鎬造り、鎬高く三つ棟尋常、中切っ先やや鋭角となる。 表裏棒樋をハバキ下で丸留める。 鍛え、板目肌流れ心に良く詰み、地沸微塵に厚く付き、地景をふんだんに配し、地鉄良好。 刃文、互の目乱れを主体とし、角張った刃、尖り心の刃、湾れを交え、刃縁良く沸付いて匂い深く、刃中所々金筋、砂流し掛かる。 帽子、焼き深くその先は大きく湾れ込んで小丸に返る。 茎生ぶ、先栗尻、鑢筋違い。 銅に銀着せハバキ。 時代研磨(棟に小サビ有り)。 白鞘入り。  



【コメント】
 左行秀は、文化十年(一八一三)、伊藤又兵衛盛重の嫡子として、筑前国上座(じょうざ)郡朝倉星丸の里、現在の福岡県朝倉市杷木(はき)星丸に生まれました。筑前左文字三十九代目と称し、豊永久兵衛、東虎とも称しました。天保初年に江戸へ出て、細川正義門人の清水久義に鍛刀を学び、弘化三年(一八四六)、土佐藩工関田勝廣の勧めにより土佐へ下り、安政二年(一八五五)には土佐藩工となります。万延元年(一八六〇)の終わりから文久二年(一八六二)の初め頃までの間に、江戸へ戻り、深川砂村の土佐藩邸にて鍛刀しましたが、慶応三年(一八六七)、板垣退助との不和が元で、同年夏に土佐へ帰っています。晩年は嫡子の幾馬と横浜で余生を過ごし、明治二十年(一八八七)、七十五歳で没。
 年紀作に見る活躍期は、天保十一年(一八四〇)から明治三年(一八七〇)まで、作風は、初期は丁子乱れ風の作もありますが、土佐へ下った弘化三年以降は、広直刃調、湾れ調の刃取りで、刃中互の目足入って沸崩れとなるなど、それまでとは別人とも思えるような作風に変化します。特に刃縁の沸匂いの明るさは同工ならではであり、同時期では他に類を見ません。
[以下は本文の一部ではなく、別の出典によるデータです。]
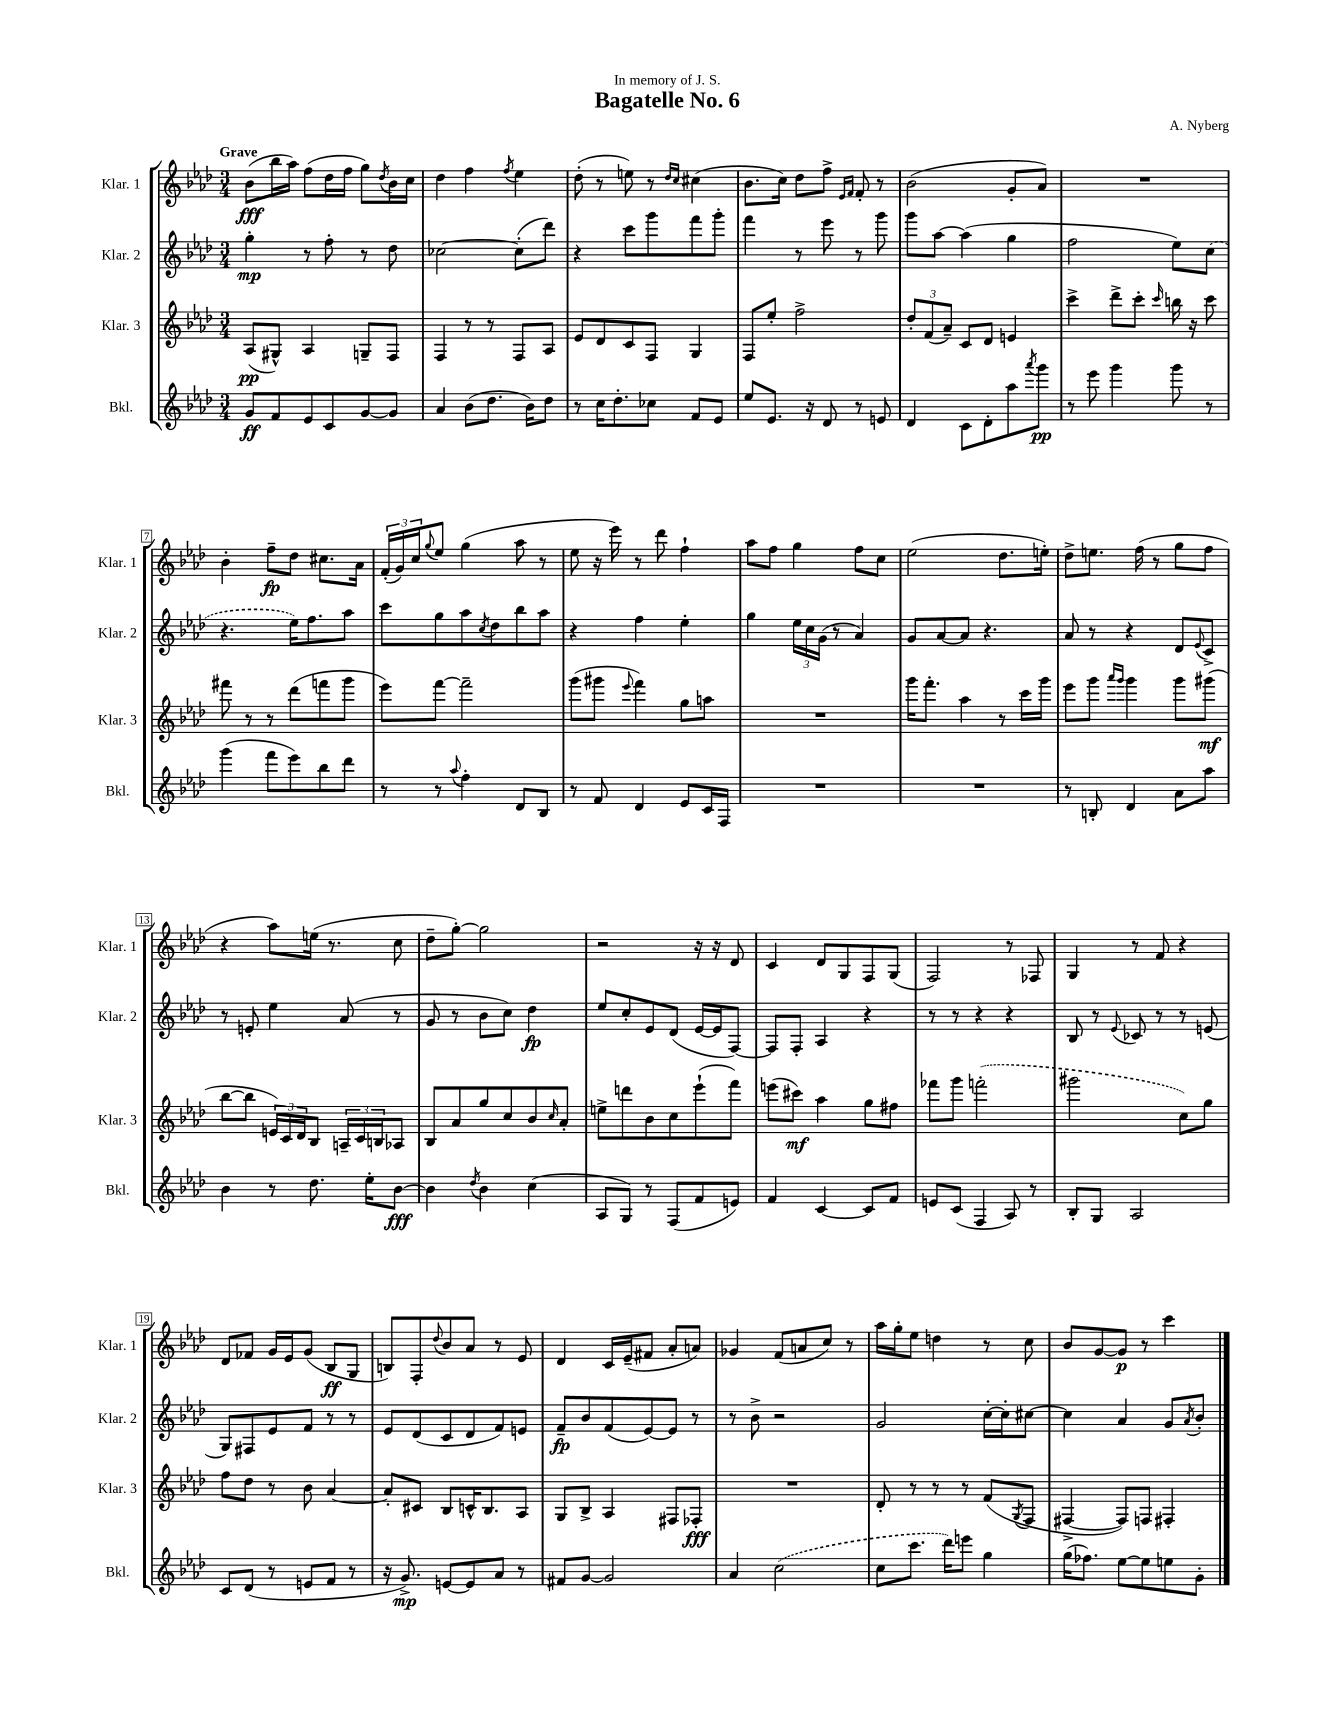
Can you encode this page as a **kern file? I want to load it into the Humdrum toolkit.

**kern	**dynam	**kern	**dynam	**kern	**dynam	**kern	**dynam
*part4	*part4	*part3	*part3	*part2	*part2	*part1	*part1
*staff4	*staff4	*staff3	*staff3	*staff2	*staff2	*staff1	*staff1
*I"Bkl.	*	*I"Klar. 3	*	*I"Klar. 2	*	*I"Klar. 1	*
*I'Bkl.	*	*I'Klar. 3	*	*I'Klar. 2	*	*I'Klar. 1	*
*clefG2	*	*clefG2	*	*clefG2	*	*clefG2	*
*k[b-e-a-d-]	*	*k[b-e-a-d-]	*	*k[b-e-a-d-]	*	*k[b-e-a-d-]	*
*M3/4	*	*M3/4	*	*M3/4	*	*M3/4	*
=1	=1	=1	=1	=1	=1	=1	=1
!	!	!	!	!	!	!LO:TX:a:B:t=Grave	!
8g/L	ff	(8A-/L	pp	4gg'\	mp	(8b-\L	fff
8f/	.	8G#X^^/J)	.	.	.	16bb-\L	.
.	.	.	.	.	.	16aa-\JJ)	.
8e-/	.	4A-/	.	8r	.	(8ff\L	.
8c/	.	.	.	8ff'\	.	16dd-\L	.
.	.	.	.	.	.	16ff\JJ	.
[8g/	.	8Gn~/L	.	8r	.	8gg\L)	.
.	.	.	.	.	.	8qdd-/	.
8g/J]	.	8F/J	.	8dd-\	.	16b-\L	.
.	.	.	.	.	.	16cc\JJ	.
=2	=2	=2	=2	=2	=2	=2	=2
4a-/	.	4F/	.	[2cc-X\	.	4dd-\	.
(8b-\L	.	8r	.	.	.	4ff\	.
8.dd-\J	.	8r	.	.	.	.	.
.	.	.	.	.	.	8qff/	.
.	.	8F/L	.	(8cc-'\L]	.	4ee-\	.
16b-\KL)	.	.	.	.	.	.	.
8dd-\J	.	8A-/J	.	8ddd-\J)	.	.	.
=3	=3	=3	=3	=3	=3	=3	=3
8r	.	8e-/L	.	4r	.	(8dd-'\	.
16cc\KL	.	8d-/	.	.	.	8r	.
8.dd-'\	.	.	.	.	.	.	.
.	.	8c/	.	8ccc\L	.	8een\)	.
8cc-X\J	.	8F/J	.	8ggg\	.	8r	.
.	.	.	.	.	.	16qqdd-/LL	.
.	.	.	.	.	.	16qqcc/JJ	.
8f/L	.	4G/	.	8fff\	.	(4cc#X\	.
8e-/J	.	.	.	8ggg'\J	.	.	.
=4	=4	=4	=4	=4	=4	=4	=4
8ee-/L	.	8F/L	.	4fff\	.	8.b-\L	.
8.e-/J	.	8ee-'/J	.	.	.	.	.
.	.	.	.	.	.	16cc\Jk)	.
.	.	2ff^\	.	8r	.	8dd-\L	.
16r	.	.	.	.	.	.	.
8d-/	.	.	.	8eee-\	.	8ff^\J	.
.	.	.	.	.	.	16qqe-/LL	.
.	.	.	.	.	.	16qqf/JJ	.
8r	.	.	.	8r	.	8f'/	.
8en/	.	.	.	8ggg\	.	8r	.
=5	=5	=5	=5	=5	=5	=5	=5
4d-/	.	12dd-'/L	.	8ggg\L	.	(2b-\	.
.	.	(12f/	.	.	.	.	.
.	.	.	.	[8aa-\J	.	.	.
.	.	12a-~/J)	.	.	.	.	.
8c\L	.	8c/L	.	(4aa-\]	.	.	.
8d-'\	.	8d-/J	.	.	.	.	.
8aa-\	.	4en/	.	4gg\	.	8g'/L	.
8qaaa-/	.	.	.	.	.	.	.
8ggg\J	pp	.	.	.	.	8a-/J)	.
=6	=6	=6	=6	=6	=6	=6	=6
8r	.	4ccc^\	.	2ff\	.	2.r	.
8eee-\	.	.	.	.	.	.	.
4ggg\	.	8ddd-^\L	.	.	.	.	.
.	.	8ccc'\J	.	.	.	.	.
.	.	16qqccc/	.	.	.	.	.
8ggg\	.	16bbn\	.	8ee-\L)	.	.	.
.	.	16r	.	.	.	.	.
8r	.	8ccc\	.	(8cc\J	.	.	.
!!LO:LB:g=z
=7	=7	=7	=7	=7	=7	=7	=7
(4ggg\	.	8fff#X\	.	4.r	.	4b-'\	.
.	.	8r	.	.	.	.	.
8fff\L	.	8r	.	.	.	8ff~\L	fp
8eee-\)	.	(8ddd-\L	.	16ee-\KL)	.	8dd-\J	.
.	.	.	.	8.ff\	.	.	.
8bb-\	.	8fffn\	.	.	.	8.cc#X\L	.
8ddd-\J	.	8ggg\J	.	8aa-\J	.	.	.
.	.	.	.	.	.	16a-\Jk	.
=8	=8	=8	=8	=8	=8	=8	=8
8r	.	8eee-\L)	.	8ccc\L	.	(24f'/LL	.
.	.	.	.	.	.	24g/)	.
.	.	.	.	.	.	24cc/J	.
.	.	.	.	.	.	8qqgg/	.
8r	.	[8fff\J	.	8gg\	.	8ee-/J	.
8qqaa-/	.	.	.	.	.	.	.
4ff'\	.	2fff~\]	.	8aa-\	.	(4gg\	.
.	.	.	.	8qcc/	.	.	.
.	.	.	.	8dd-\	.	.	.
8d-/L	.	.	.	8bb-\	.	8aa-\	.
8B-/J	.	.	.	8aa-\J	.	8r	.
=9	=9	=9	=9	=9	=9	=9	=9
8r	.	(8ggg\L	.	4r	.	8ee-\	.
8f/	.	8ggg#X\J	.	.	.	16r	.
.	.	.	.	.	.	16eee-\)	.
.	.	8qqeee-/	.	.	.	.	.
4d-/	.	4fff\)	.	4ff\	.	8r	.
.	.	.	.	.	.	8ddd-\	.
8e-/L	.	8gg\L	.	4ee-'\	.	4ff`\	.
16c/L	.	8aan\J	.	.	.	.	.
16F/JJ	.	.	.	.	.	.	.
=10	=10	=10	=10	=10	=10	=10	=10
2.r	.	2.r	.	4gg\	.	8aa-\L	.
.	.	.	.	.	.	8ff\J	.
.	.	.	.	24ee-\LL	.	4gg\	.
.	.	.	.	24cc\	.	.	.
.	.	.	.	(24g\JJ	.	.	.
.	.	.	.	8r	.	.	.
.	.	.	.	4a-/)	.	8ff\L	.
.	.	.	.	.	.	8cc\J	.
=11	=11	=11	=11	=11	=11	=11	=11
2.r	.	16ggg\KL	.	8g/L	.	(2ee-\	.
.	.	8.fff'\J	.	.	.	.	.
.	.	.	.	[8a-/	.	.	.
.	.	4aa-\	.	8a-/J]	.	.	.
.	.	.	.	4.r	.	.	.
.	.	8r	.	.	.	8.dd-\L	.
.	.	16ccc\LL	.	.	.	.	.
.	.	16ggg\JJ	.	.	.	16een'\Jk)	.
=12	=12	=12	=12	=12	=12	=12	=12
8r	.	8eee-\L	.	8a-/	.	8dd-^\L	.
8Bn'/	.	8ggg\J	.	8r	.	8.een\J	.
.	.	16qqaaa-/LL	.	.	.	.	.
.	.	16qqggg/JJ	.	.	.	.	.
4d-/	.	4ggg\	.	4r	.	.	.
.	.	.	.	.	.	(16ff\	.
.	.	.	.	.	.	8r	.
8a-\L	.	8ggg\L	.	8d-/L	.	8gg\L	.
.	.	.	.	8qqe-/	.	.	.
8aa-\J	.	(8ggg#X\J	mf	8c^/J	.	8ff\J	.
!!LO:LB:g=z
=13	=13	=13	=13	=13	=13	=13	=13
4b-\	.	[8bb-\L	.	8r	.	4r	.
.	.	8bb-\J]	.	8en'/	.	.	.
8r	.	24en/LL)	.	4ee-\	.	8aa-\L)	.
.	.	24c/	.	.	.	.	.
.	.	24d-/J	.	.	.	.	.
8.dd-\	.	8B-/J	.	.	.	(16een\Jk	.
.	.	.	.	.	.	8.r	.
.	.	24An~/LL	.	(8a-/	.	.	.
.	.	24c/	.	.	.	.	.
16ee-'\KL	.	.	.	.	.	.	.
.	.	24Bn/J	.	.	.	.	.
[8b-\J	fff	8A-X/J	.	8r	.	8cc\	.
=14	=14	=14	=14	=14	=14	=14	=14
4b-\]	.	8B-/L	.	8g/	.	8dd-~\L	.
.	.	8a-/	.	8r	.	[8gg'\J)	.
8qdd-/	.	.	.	.	.	.	.
4b-\	.	8gg/	.	8b-\L	.	2gg\]	.
.	.	8cc/	.	8cc\J)	.	.	.
(4cc\	.	8b-/	.	4dd-\	fp	.	.
.	.	16qqcc/	.	.	.	.	.
.	.	8a-'/J	.	.	.	.	.
=15	=15	=15	=15	=15	=15	=15	=15
8A-/L	.	8een^\L	.	8ee-/L	.	2r	.
8G/J)	.	8dddn\	.	8cc'/	.	.	.
8r	.	8b-\	.	8e-/	.	.	.
(8F/L	.	8cc\	.	(8d-/J	.	.	.
8f/	.	(8eee-`\	.	[16e-/LL	.	16r	.
.	.	.	.	16e-/J]	.	16r	.
8en/J)	.	8fff\J)	.	[8F/J)	.	8d-/	.
=16	=16	=16	=16	=16	=16	=16	=16
4f/	.	(8eeen\L	.	8F/L]	.	4c/	.
.	.	8ccc#X\J)	mf	8F'/J	.	.	.
[4c/	.	4aa-\	.	4A-/	.	8d-/L	.
.	.	.	.	.	.	8G/	.
8c/L]	.	8gg\L	.	4r	.	8F/	.
8f/J	.	8ff#X\J	.	.	.	(8G/J	.
=17	=17	=17	=17	=17	=17	=17	=17
8en/L	.	8fff-X\L	.	8r	.	2F/)	.
(8c/J	.	8ggg\J	.	8r	.	.	.
4F/	.	(2fffn'\	.	4r	.	.	.
8A-/)	.	.	.	4r	.	8r	.
8r	.	.	.	.	.	8F-X/	.
=18	=18	=18	=18	=18	=18	=18	=18
8B-'/L	.	2ggg#X\	.	8B-/	.	4G/	.
8G/J	.	.	.	8r	.	.	.
.	.	.	.	8qqe-/	.	.	.
2A-/	.	.	.	8c-X/	.	8r	.
.	.	.	.	8r	.	8f/	.
.	.	8cc\L)	.	8r	.	4r	.
.	.	8gg\J	.	(8en/	.	.	.
!!LO:LB:g=z
=19	=19	=19	=19	=19	=19	=19	=19
8c/L	.	8ff\L	.	8G/L)	.	8d-/L	.
(8d-/J	.	8dd-\J	.	8F#X/	.	8f-X/J	.
8r	.	8r	.	8e-/	.	16g/LL	.
.	.	.	.	.	.	16e-/J	.
8en/L	.	8b-\	.	8f/J	.	(8g/J	.
8f/J	.	[4a-/	.	8r	.	8B-/L	ff
8r	.	.	.	8r	.	8G/J	.
=20	=20	=20	=20	=20	=20	=20	=20
16r	.	8a-'/L]	.	8e-/L	.	8Bn/L)	.
8.g^/)	mp	.	.	.	.	.	.
.	.	8c#X/J	.	(8d-/	.	8F'/	.
.	.	.	.	.	.	8qqdd-/	.
[8en/L	.	8B-/L	.	8c/	.	8b-/	.
8e/]	.	16cn^^/K	.	8d-/	.	8a-/J	.
.	.	8.B-/	.	.	.	.	.
8a-/J	.	.	.	8f/)	.	8r	.
8r	.	8A-/J	.	8en/J	.	8e-/	.
=21	=21	=21	=21	=21	=21	=21	=21
8f#X/L	.	8G/L	.	8f~/L	fp	4d-/	.
[8g/J	.	8B-^/J	.	8b-/	.	.	.
2g/]	.	4A-/	.	(8f/	.	16c/LL	.
.	.	.	.	.	.	(16e-~/J	.
.	.	.	.	[8e-/)	.	8f#X/J	.
.	.	8F#X/L	.	8e-/J]	.	8a-'/L	.
.	.	8F-X'/J	fff	8r	.	8an/J)	.
=22	=22	=22	=22	=22	=22	=22	=22
4a-/	.	2.r	.	8r	.	4g-X/	.
.	.	.	.	8b-^\	.	.	.
(2cc\	.	.	.	2r	.	(8f/L	.
.	.	.	.	.	.	8an/	.
.	.	.	.	.	.	8cc/J)	.
.	.	.	.	.	.	8r	.
=23	=23	=23	=23	=23	=23	=23	=23
8cc\L	.	8d-'/	.	2g/	.	16aa-\LL	.
.	.	.	.	.	.	16gg'\J	.
8.ccc\J	.	8r	.	.	.	8ee-\J	.
.	.	8r	.	.	.	4ddn\	.
16ddd-\KL)	.	.	.	.	.	.	.
8eeen\J	.	8r	.	.	.	.	.
4gg\	.	(8f/L	.	[16cc'\LL	.	8r	.
.	.	.	.	16cc'\J]	.	.	.
.	.	8qG/	.	.	.	.	.
.	.	8F/J	.	[8cc#X\J	.	8cc\	.
=24	=24	=24	=24	=24	=24	=24	=24
(16gg\KL	.	[4F#X^/	.	4cc#\]	.	8b-/L	.
8.ff-X\J)	.	.	.	.	.	.	.
.	.	.	.	.	.	[8g/	.
[8ee-\L	.	8F#/L])	.	4a-/	.	8g/J]	p
8ee-\]	.	8Fn/J	.	.	.	8r	.
8een\	.	4F#X'/	.	8g/L	.	4ccc\	.
.	.	.	.	8qa-/	.	.	.
8g'\J	.	.	.	8b-'/J	.	.	.
==	==	==	==	==	==	==	==
*-	*-	*-	*-	*-	*-	*-	*-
こういった作風は、古くは江義弘、新刀では井上真改、長曽祢虎徹らに見られるもので、同工もこれらに私淑したものと考えられます。
 銘は最初『豊永行秀』、嘉永初め頃から『左行秀』、慶応末年頃からは『豊永東虎行秀』などと、『東虎』を添えた銘振りも見られます。
 本作は嘉永五年、同工四十歳頃に当たる壮年期の作、寸法二尺五寸九分弱、鎬高い三つ棟の造り込みで反りやや浅く、重ねのガシッとした如何にも幕末らしい長尺刀、手持ちズシッとくる地刃健やかな一振りです。
 板目肌が流れ心に良く詰み、地沸微塵に厚く付き、うねるような地景をふんだんに配した地鉄、互の目乱れを主体とした焼き刃は、角張った刃、尖り心の刃、湾れを交え、刃縁良く沸付いて匂い深く、刃中所々金筋、砂流しが掛かっています。 
 地に少し鍛え肌等もありますが、この寸法、重量感、覇気溢れる地刃の出来は何とも魅力的です。
 幕末期、勤皇の雄藩であった土佐藩、その藩主山内容堂が行秀の刀を『今正宗』と絶賛したことから、土佐出身の志士達からの注文が激増、注文主の中には坂本龍馬の実兄、坂本権平の名も見ます。その雄壮な姿から『土佐の長刀』とも呼ばれた左行秀の壮年期に於ける幕末勤王刀、これは見逃せません。